THE PROBLEM
Examine the entries below, count the lines holding the string "Veranstaltungen", and respond with the number only.

GIVEN RECORDS
##########

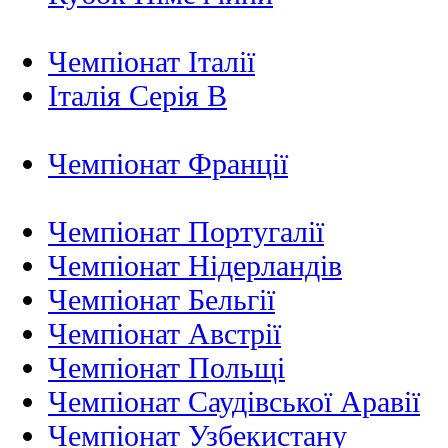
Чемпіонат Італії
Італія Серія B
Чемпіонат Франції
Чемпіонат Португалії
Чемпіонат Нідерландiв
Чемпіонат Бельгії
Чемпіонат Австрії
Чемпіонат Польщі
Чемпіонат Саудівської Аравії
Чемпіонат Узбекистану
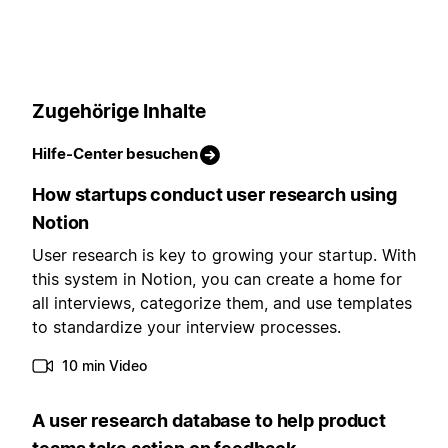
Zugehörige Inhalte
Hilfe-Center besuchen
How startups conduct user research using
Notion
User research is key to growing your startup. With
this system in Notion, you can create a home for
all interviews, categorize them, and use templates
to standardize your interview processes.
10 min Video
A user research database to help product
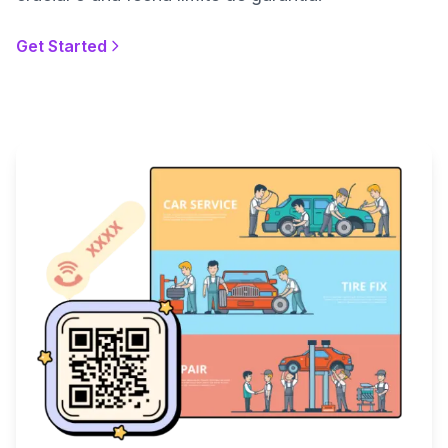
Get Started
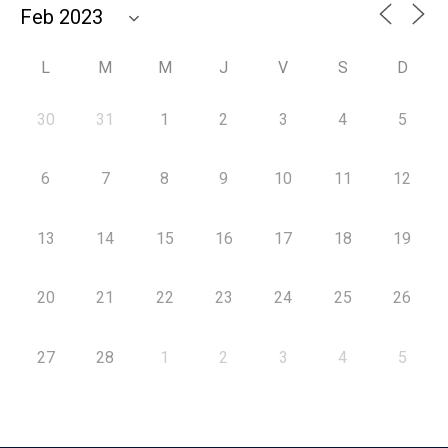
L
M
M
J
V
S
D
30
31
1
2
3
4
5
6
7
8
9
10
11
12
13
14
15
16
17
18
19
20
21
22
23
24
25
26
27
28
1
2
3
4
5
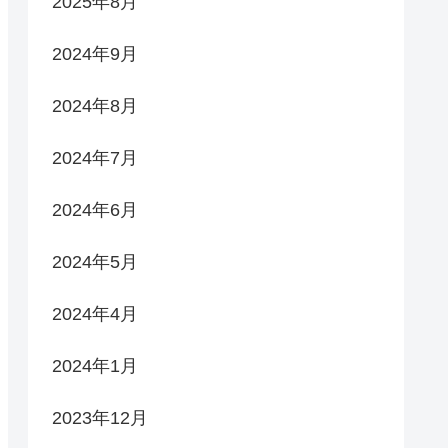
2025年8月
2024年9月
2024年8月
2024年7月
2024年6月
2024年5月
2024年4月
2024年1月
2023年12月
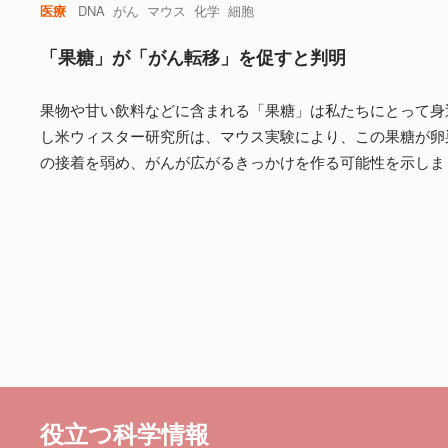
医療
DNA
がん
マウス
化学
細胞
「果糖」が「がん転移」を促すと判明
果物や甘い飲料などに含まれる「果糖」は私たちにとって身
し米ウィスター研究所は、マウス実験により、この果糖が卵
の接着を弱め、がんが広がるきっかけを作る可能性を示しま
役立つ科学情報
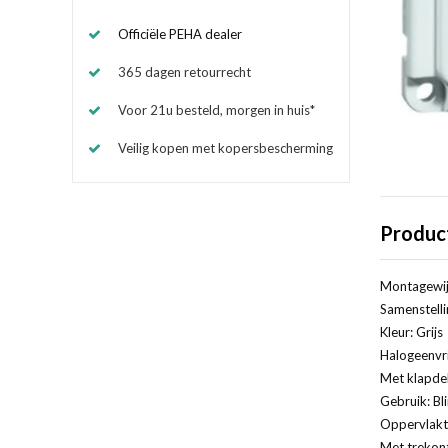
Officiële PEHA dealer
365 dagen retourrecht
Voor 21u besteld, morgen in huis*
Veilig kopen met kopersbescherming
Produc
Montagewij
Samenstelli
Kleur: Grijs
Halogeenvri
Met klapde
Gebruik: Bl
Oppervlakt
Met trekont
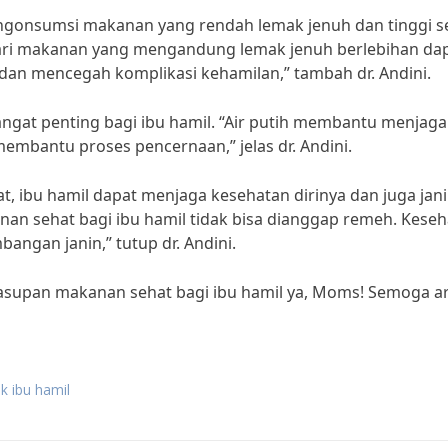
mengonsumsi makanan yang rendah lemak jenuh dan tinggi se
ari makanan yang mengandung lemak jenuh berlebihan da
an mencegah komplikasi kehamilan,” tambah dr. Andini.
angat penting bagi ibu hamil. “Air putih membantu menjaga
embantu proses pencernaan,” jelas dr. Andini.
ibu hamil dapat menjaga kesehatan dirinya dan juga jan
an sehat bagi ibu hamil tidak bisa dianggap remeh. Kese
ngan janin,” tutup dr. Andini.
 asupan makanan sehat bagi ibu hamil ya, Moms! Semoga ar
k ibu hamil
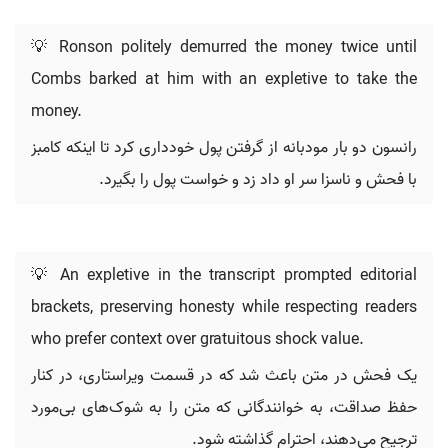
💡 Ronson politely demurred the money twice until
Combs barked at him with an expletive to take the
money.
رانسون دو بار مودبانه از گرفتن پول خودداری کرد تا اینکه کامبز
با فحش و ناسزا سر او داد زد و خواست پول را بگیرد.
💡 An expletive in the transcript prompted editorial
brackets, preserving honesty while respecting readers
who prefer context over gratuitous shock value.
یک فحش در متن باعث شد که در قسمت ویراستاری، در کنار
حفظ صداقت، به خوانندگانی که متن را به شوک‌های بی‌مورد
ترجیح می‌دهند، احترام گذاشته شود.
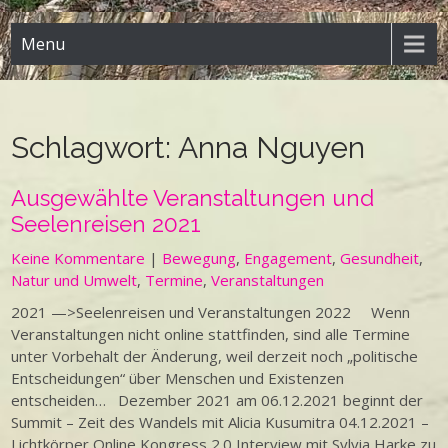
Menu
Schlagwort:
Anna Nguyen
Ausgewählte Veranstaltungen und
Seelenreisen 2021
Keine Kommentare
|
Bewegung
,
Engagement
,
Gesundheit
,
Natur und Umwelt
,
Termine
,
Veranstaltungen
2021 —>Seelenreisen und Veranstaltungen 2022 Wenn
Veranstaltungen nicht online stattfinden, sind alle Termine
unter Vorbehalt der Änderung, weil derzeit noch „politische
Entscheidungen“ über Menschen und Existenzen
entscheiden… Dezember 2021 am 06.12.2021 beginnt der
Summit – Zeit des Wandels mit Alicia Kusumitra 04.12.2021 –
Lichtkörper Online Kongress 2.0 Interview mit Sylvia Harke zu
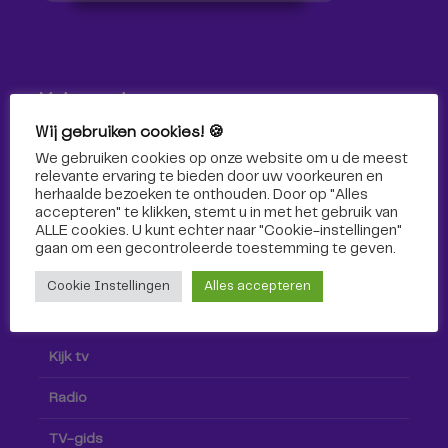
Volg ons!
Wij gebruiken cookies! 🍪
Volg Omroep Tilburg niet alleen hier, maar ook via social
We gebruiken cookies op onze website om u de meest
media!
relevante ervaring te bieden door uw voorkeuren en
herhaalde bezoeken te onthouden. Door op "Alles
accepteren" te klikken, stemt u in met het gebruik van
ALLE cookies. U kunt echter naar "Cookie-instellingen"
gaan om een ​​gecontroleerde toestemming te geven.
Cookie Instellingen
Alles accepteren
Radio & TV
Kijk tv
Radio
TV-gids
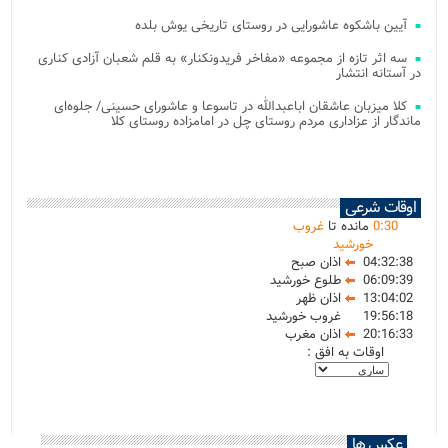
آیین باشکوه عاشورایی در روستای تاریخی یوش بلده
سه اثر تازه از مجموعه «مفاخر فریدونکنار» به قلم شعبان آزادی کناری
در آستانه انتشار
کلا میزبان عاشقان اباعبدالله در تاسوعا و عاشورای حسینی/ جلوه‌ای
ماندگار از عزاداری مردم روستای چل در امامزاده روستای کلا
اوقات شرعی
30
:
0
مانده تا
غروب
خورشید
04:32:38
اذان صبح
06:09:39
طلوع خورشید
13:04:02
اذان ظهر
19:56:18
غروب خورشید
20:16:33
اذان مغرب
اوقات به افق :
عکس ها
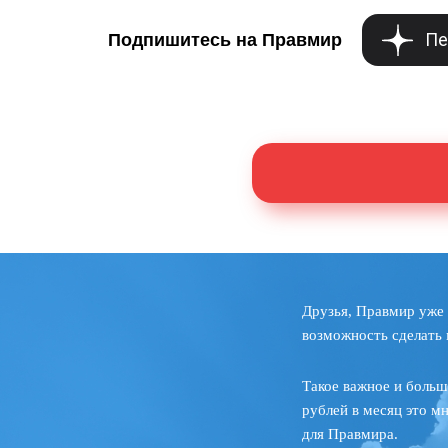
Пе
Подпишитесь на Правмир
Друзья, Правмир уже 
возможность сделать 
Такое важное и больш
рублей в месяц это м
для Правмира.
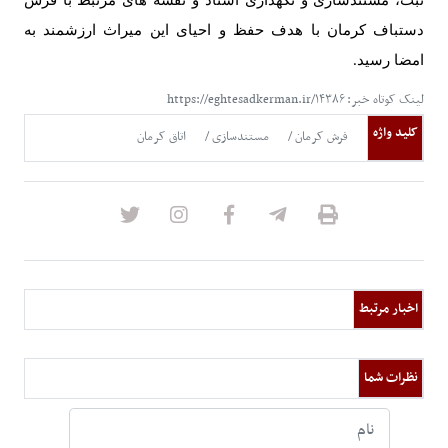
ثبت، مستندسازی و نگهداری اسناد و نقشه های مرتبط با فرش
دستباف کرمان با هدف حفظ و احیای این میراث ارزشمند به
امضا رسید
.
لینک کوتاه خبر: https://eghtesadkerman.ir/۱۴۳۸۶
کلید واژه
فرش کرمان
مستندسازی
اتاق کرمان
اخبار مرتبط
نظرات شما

##########

EXPECTED ANSWER
4